Google said in May that, by the end of this year, another team planned to introduce a web-connected light bulb that could communicate wirelessly with Android devices.
One Google engineer familiar with Google X said it was run as mysteriously as the CIA - with two offices, a nondescript one for logistics, on the company's Mountain View campus, and one for robots, in a secret location.
While software engineers toil away elsewhere at Google, the lab is filled with roboticists and electrical engineers.
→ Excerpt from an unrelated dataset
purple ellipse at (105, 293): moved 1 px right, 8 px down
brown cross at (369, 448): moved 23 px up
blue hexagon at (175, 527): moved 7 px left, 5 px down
They have been hired from Microsoft, Nokia Labs, Stanford, MIT, Carnegie Mellon and New York University.
A leader at Google X is Sebastian Thrun, one of the world's top robotics and artificial intelligence experts, who teaches computer science at Stanford and invented the world's first driverless car.
Also at the lab is Andrew Ng, another Stanford professor, who specialises in applying neuroscience to artificial intelligence to teach robots and machines to operate like people.
Johnny Chung Lee, a specialist in human-computer interaction, came to Google X from Microsoft this year after helping develop Microsoft's Kinect, the video game player that responds to human movement and voice.
At Google X, where he is working on the web of things, according to people familiar with his role, he has the mysterious title of rapid evaluator.
Because Google X is a breeding ground for big bets that could turn into colossal failures or Google's next big business - and it could take years to figure out which - just the idea of these experiments terrifies some shareholders and analysts.
"These moon-shot projects are a very Google-y thing for them to do," said Colin Gillis, an analyst at BGC Partners.
"People don't love it but they tolerate it because their core search business is firing away."
Page has tried to appease analysts by saying that crazy projects are a tiny proportion of Google's work.
"There are a few small, speculative projects happening at any one time, but we are very careful stewards of shareholders' money," he told analysts in July. "We are not betting the farm on these."